一応リリース前に運営に確認をとったりはしたので公開に問題はないだろう、と判断して公開してるのだけど、そもそも法律上今回の製作物は何らかの制限にひっかかるのだろうか?という疑問はあったりなかったり。軽く調べるとデジタルデータとしての著作権は認められる一方、文字の字形自体には一般に著作権は認められないという。ただし毛筆書体などは芸術性が認められるため著作権が発生する、という説明があった。このアナロジーで行くと、このフォントの差し止めを運営側から行う場合は、みQ文字の字形に芸術性が認められるかや、名称の使用あたりが問題になりそうかな……と考えてみたりはしている。(万一の場合も別に争う気はないけど、思考実験的なやーつです)
細かいメモ
作業するにあたってちょっと嵌ったポイントをメモ。
- FontForgeのスクリプティングに関してはちょっと古いけどこのへんを参考にした。
- OpenTypeでの文字単位は基本1000unitで、SVGでの1px=1unitにあたる。このためSVGのキャンバスはpx単位で1000x1000と作成する。
- Windowsのフォント選択ダイアログで「日本語」とか「欧文」とかの区分が出る部分は、TTF名がその言語で入っているかどうかで決まるぽい。
- FontForgeのSetTTFNameで指定するnameidの一覧はたぶんこのへんのやつでいける。
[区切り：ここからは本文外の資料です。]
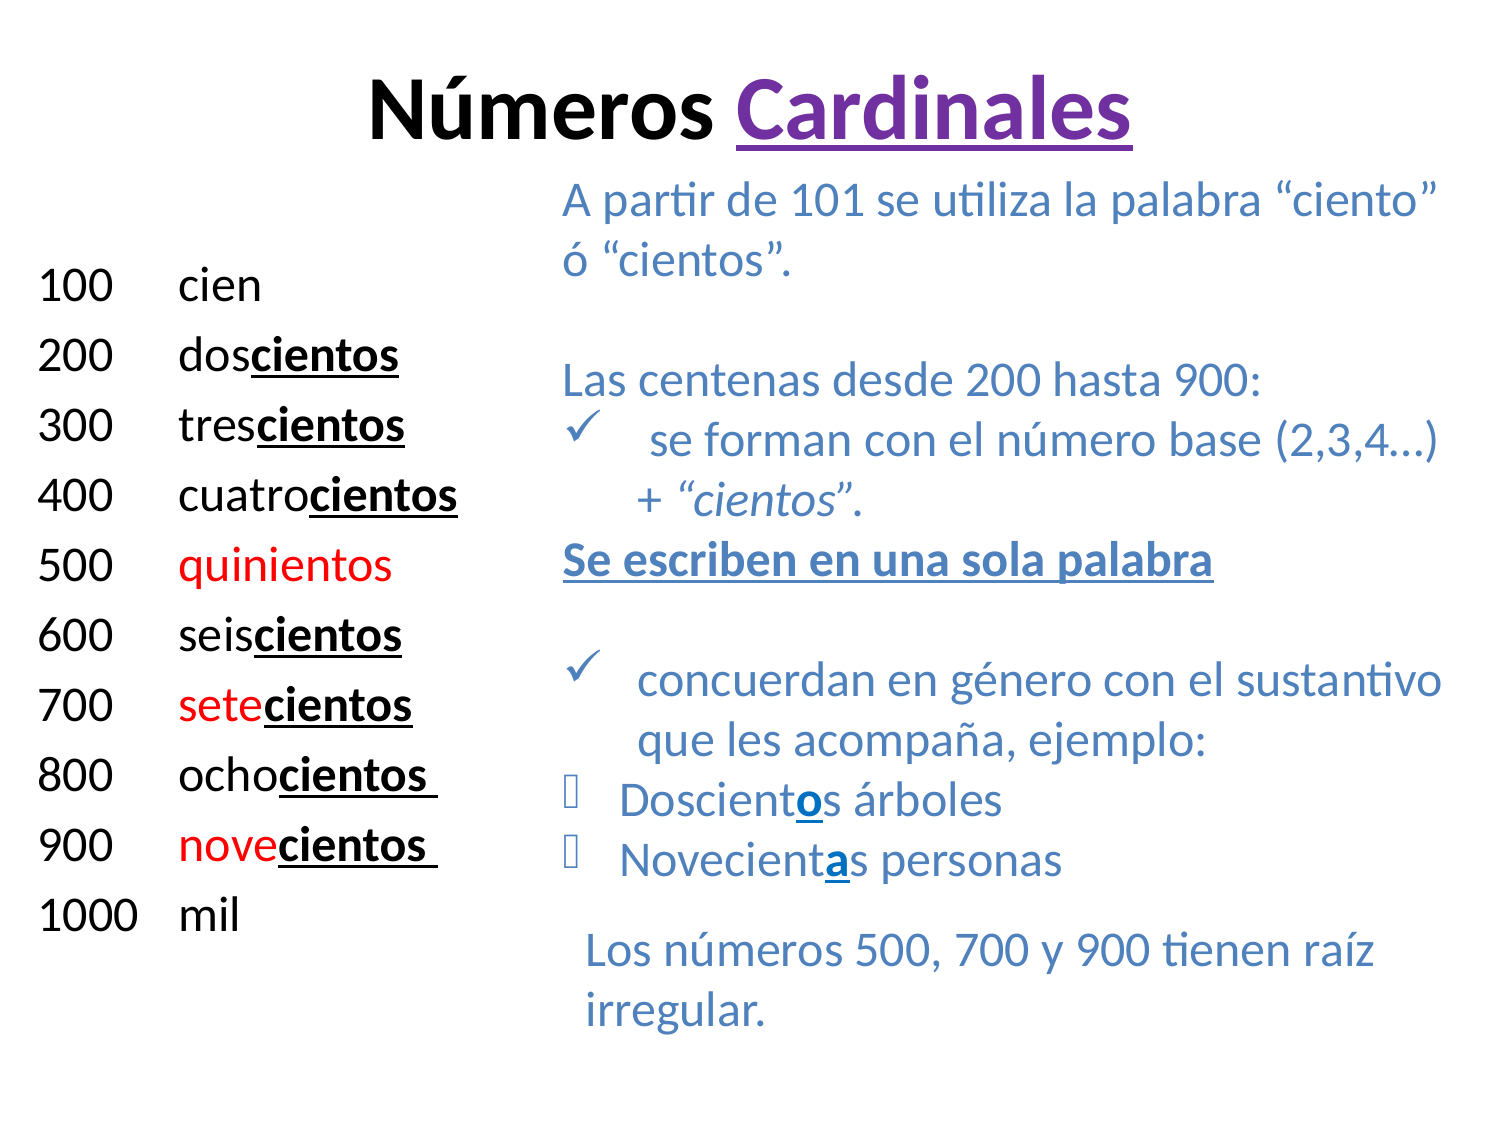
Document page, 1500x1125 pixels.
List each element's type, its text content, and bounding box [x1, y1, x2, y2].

text_box Los números 500, 700 y 900 tienen raíz irregular. [570, 909, 1500, 1044]
text_box A partir de 101 se utiliza la palabra “ciento” ó “cientos”. Las centenas desde 200 hasta 900: se forman con el número base (2,3,4…) + “cientos”. Se escriben en una sola palabra concuerdan en género con el sustantivo que les acompaña, ejemplo: Doscientos árboles Novecientas personas [548, 159, 1478, 895]
title Números Cardinales [75, 8, 1425, 197]
text_box cien doscientos trescientos cuatrocientos quinientos seiscientos setecientos ochocientos novecientos mil [163, 243, 616, 1003]
text_box 100 200 300 400 500 600 700 800 900 1000 [22, 244, 163, 987]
- 未定グリフを表す.notdefの字形をSVGから取り込むには、0x0000のグリフを選択した状態で、グリフ名を.notdefにしてから取り込みをかければよいようだ。
フォント出力時のエラー / 誰かの参考用
FontForgeでOTF(SVGは3次曲線なのだが、TTFは2次曲線、OTF(Type1)は3次曲線使用なのでOTFのほうが再現性が良いと想定される)などを画面で出力しようとすると、めちゃくちゃ警告が出る。とにかくよく出るのが次の2つである。検索しても説明がさっと出てこないのでメモ。あくまで警告で、スクリプトで出力すると警告出ないから関係ないっちゃないんだけどね……。
Wrong Direction
方向って何の方向やねん……と思ったが、どうやらフォント作成時のルールとして「外側の輪郭は時計回り、内側の輪郭は反時計回りのパス」という決まりがあるらしい。このように処理したほうが良い表示結果になるということなのだが、無視しても割と違いがわからない……。なおFontForgeにはこれを自動で修正する機能がある(エレメント→アウトラインの向きを修正)。念のためスクリプトで指定しておいた。
Missing Points at Extrema
Extrema=極値ということで、曲線の頂点に制御点がない、ということらしい。どうもフォント描画の都合上なのかそういう制御点の配置のほうが処理結果が良くなるということのようだ。というわけでこれも無視しても割と違いがわからない……。制御点の数が多過ぎる、と説明している記事があったが、文面上どう考えても違うぞ。